A Practical Approach for Computing the Diameter of a Point Set
Sariel Har-Peled
TL;DR
This work addresses the practical computation of the diameter of a point set in $\mathbb{R}^d$ by introducing a simple, robust approximation algorithm that often yields the exact diameter quickly. The approach maintains a hierarchical fair-split decomposition and a dynamic candidate set, yielding a $(1-\\varepsilon)$-approximation in $O((n + 1/\\varepsilon^{3})\\log{1/\\varepsilon})$ time in 3D and extending to higher dimensions, with refined analyses giving improved bounds for related variants. Empirically, the method dominates many prior schemes on real-world inputs and offers flexible trade-offs between accuracy and speed, while remaining implementable within hours.

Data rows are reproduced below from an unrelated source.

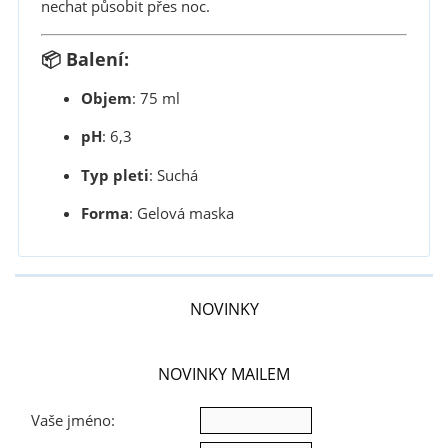
nechat působit přes noc.
📦 Balení:
Objem
:
75 ml
pH
: 6,3
Typ pleti
:
Suchá
Forma
:
Gelová maska
NOVINKY
NOVINKY MAILEM
Vaše jméno:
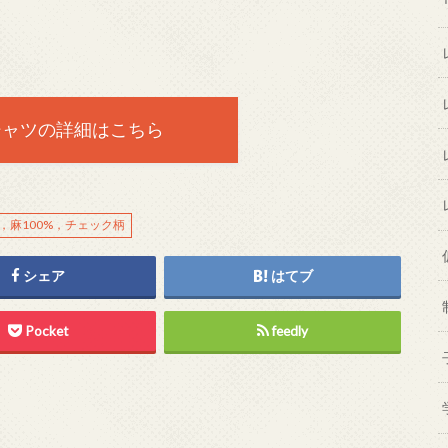
シャツの詳細はこちら
，麻100%，チェック柄
シェア
はてブ
Pocket
feedly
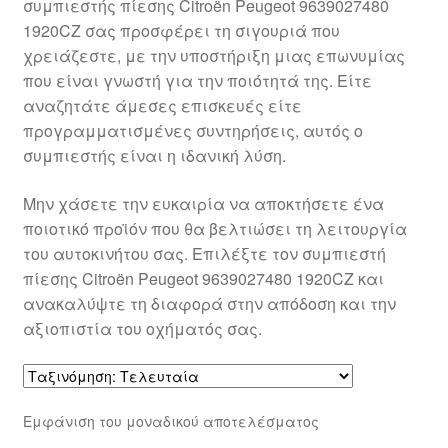
συμπιεστής πίεσης Citroën Peugeot 9639027480
1920CZ σας προσφέρει τη σιγουριά που
χρειάζεστε, με την υποστήριξη μιας επωνυμίας
που είναι γνωστή για την ποιότητά της. Είτε
αναζητάτε άμεσες επισκευές είτε
προγραμματισμένες συντηρήσεις, αυτός ο
συμπιεστής είναι η ιδανική λύση.
Μην χάσετε την ευκαιρία να αποκτήσετε ένα
ποιοτικό προϊόν που θα βελτιώσει τη λειτουργία
του αυτοκινήτου σας. Επιλέξτε τον συμπιεστή
πίεσης Citroën Peugeot 9639027480 1920CZ και
ανακαλύψτε τη διαφορά στην απόδοση και την
αξιοπιστία του οχήματός σας.
Εμφάνιση του μοναδικού αποτελέσματος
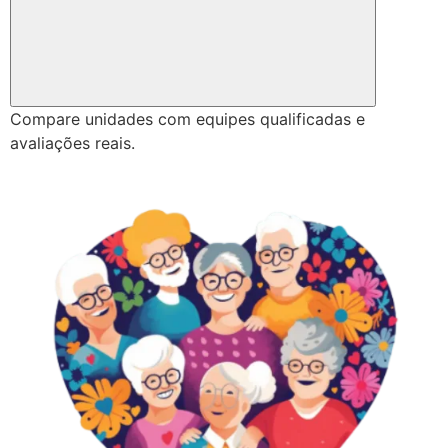
Compare unidades com equipes qualificadas e
avaliações reais.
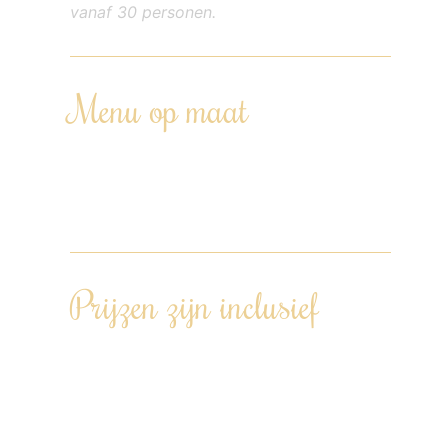
vanaf 30 personen.
Menu op maat
Het menu wordt samengesteld op basis
van alle eventuele allergieën, dieetwensen
en/of voorkeuren.
Prijzen zijn inclusief
Een op maat gemaakt menu,
afgestemd op jullie wensen – inclusief
dieet- en allergiewensen.
Voorbereiding in ons Kookatelier in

The results highlight the practical ease of use and the algorithm’s adaptability to input hardness, suggesting it as a practical default for diameter computations in applied settings.
Abstract
We present an approximation algorithm for computing the diameter of a point-set in $\Re^d$. The new algorithm is sensitive to the ``hardness'' of computing the diameter of the given input, and for most inputs it is able to compute the exact diameter extremely fast. The new algorithm is simple, robust, has good empirical performance, and can be implemented quickly. As such, it seems to be the algorithm of choice in practice for computing/approximating the diameter.